● WORK TO COMPLETE:
Restate the whole of the data below word for word, skipping the images.

Records excerpted from a collection:
━━━━━━━━━━━━━━━━
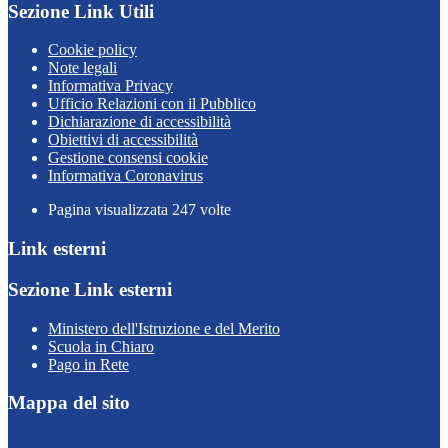
Sezione Link Utili
Cookie policy
Note legali
Informativa Privacy
Ufficio Relazioni con il Pubblico
Dichiarazione di accessibilità
Obiettivi di accessibilità
Gestione consensi cookie
Informativa Coronavirus
Pagina visualizzata
247
volte
Link esterni
Sezione Link esterni
Ministero dell'Istruzione e del Merito
Scuola in Chiaro
Pago in Rete
Mappa del sito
━━━━━━━━━━━━━━━━
● RESULT OF THE EXERCISE:
Sezione Link Utili
Cookie policy
Note legali
Informativa Privacy
Ufficio Relazioni con il Pubblico
Dichiarazione di accessibilità
Obiettivi di accessibilità
Gestione consensi cookie
Informativa Coronavirus
Pagina visualizzata
247
volte
Link esterni
Sezione Link esterni
Ministero dell'Istruzione e del Merito
Scuola in Chiaro
Pago in Rete
Mappa del sito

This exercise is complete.